The Panel was Part of ICAP’s World AIDS Day Symposium

December 1, 2009 — To mark World AIDS Day 2009, President Bill Clinton, founder of the William J. Clinton Foundation, took part in a featured panel discussion today entitled “Awareness, Access, Action: The Global and Domestic State of AIDS” co-hosted by the International Center for AIDS Care and Treatment Programs (ICAP) at Columbia University’s Mailman School of Public Health and the Clinton Foundation. Stephen Lewis, co-Director of AIDS-Free World, served as moderator of the panel, which was attended by more than 1,000. The event was part of an all-day symposium sponsored by ICAP on HIVand global health systems.

In addition to President Clinton, other panelists included ICAP Director Wafaa El-Sadr, C. Virginia Fields, President and CEO of the National Black Leadership Commission on AIDS, and Kali Lindsey, Senior Director for Federal Policy for the Harlem United Community AIDS Center, Inc. Columbia University President Lee Bollinger welcomed attendees and distinguished panelists, and Linda P. Fried, Dean of the Mailman School of Public Health, offered closing remarks.

“Despite the great progress we’ve made in our global fight to end HIV/AIDS, in recent years, the Centers for Disease Control has estimated that the crisis in the United States is worse than we previously thought, and the UN reports this year that the number of new HIV infections worldwide is more than double the number of those on treatment,” President Clinton said. “I am pleased to co-host this important panel to discuss what access means today — education and awareness, prevention and testing, and medicines and health care — and what businesses, governments, and civil society can do to help. In 2010, no one, no matter where they live or how much money they have, should lose a loved one to this terrible, but preventable and treatable disease.”

Since 2002, President Clinton and the Clinton Foundation have assisted countries in implementing large-scale, integrated care, treatment, and prevention programs. In addition, the Clinton Foundation works to lower prices of essential medicines and diagnostics. Today, two million people are receiving lifesaving treatments purchased under Clinton Foundation negotiated agreements.

This featured panel was part of a World AIDS Day symposium sponsored by ICAP. Entitled “HIV Scale-Up and Global Health Systems,” the symposium explored the rapid expansion of HIV/AIDS programs, and their impact on the health systems of resource-limited countries. Topics included leveraging HIV programs to support other chronic disease initiatives, the impact of HIV scale-up on women’s health and rights, and the future of HIV funding. Panelists from government, academia, the World Bank, UNICEF, and Rockefeller Foundation took part in the day-long event.

“While the global response to the HIV/AIDS epidemic has enabled millions around the world to gain access to care and treatment, so many more desperately need these life-saving services,” said Dr. El-Sadr, also Professor of Medicine and Epidemiology, at Columbia University. “The response to this epidemic also offers a unique opportunity to transform global health systems to respond to other health threats. The distinguished participants at today’s symposium enabled a meaningful discussion on accomplishments to date, as well as innovative ways to achieve long-term health and well-being of people around the world.”
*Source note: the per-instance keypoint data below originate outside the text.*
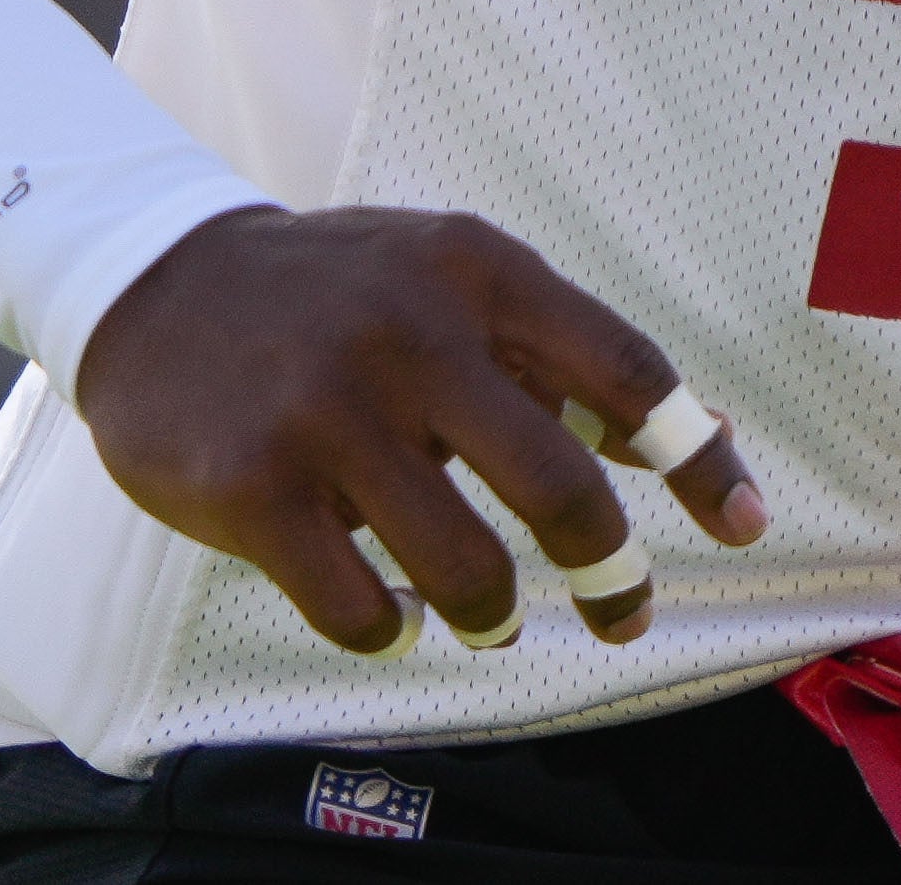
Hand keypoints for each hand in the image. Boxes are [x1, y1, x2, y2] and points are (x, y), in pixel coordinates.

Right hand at [70, 205, 772, 656]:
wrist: (154, 281)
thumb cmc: (341, 296)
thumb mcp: (451, 282)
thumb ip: (564, 359)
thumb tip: (711, 441)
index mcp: (477, 270)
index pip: (626, 372)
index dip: (700, 460)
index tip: (747, 526)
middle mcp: (410, 331)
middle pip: (560, 488)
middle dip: (610, 575)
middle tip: (624, 613)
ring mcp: (328, 411)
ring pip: (467, 569)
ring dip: (494, 616)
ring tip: (487, 620)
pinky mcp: (253, 488)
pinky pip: (361, 608)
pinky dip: (393, 629)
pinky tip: (389, 613)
Other symposium speakers included: Peter Berman (Lead Health Economist at the World Bank), Mickey Chopra (Chief of Health at UNICEF), Pamela Collins (Director of the Office for Global Mental Health at the National Institutes of Mental Health), Mark Dybul (Georgetown University), Sherry Glied (Columbia University, Mailman School of Public Health), Gregg Gonsalves (Founder, International Treatment Preparedness Coalition), Lynn Freedman (Columbia University, Mailman School of Public Health), Ariel Pablos-Mendez (Managing Director at the Rockefeller Foundation), Jeremy Shiffman (Syracuse University), Nandini Oomman (Director, HIV/AIDS Monitor, Center for Global Development), and others.

The symposium was partially supported by the Rockefeller Foundation.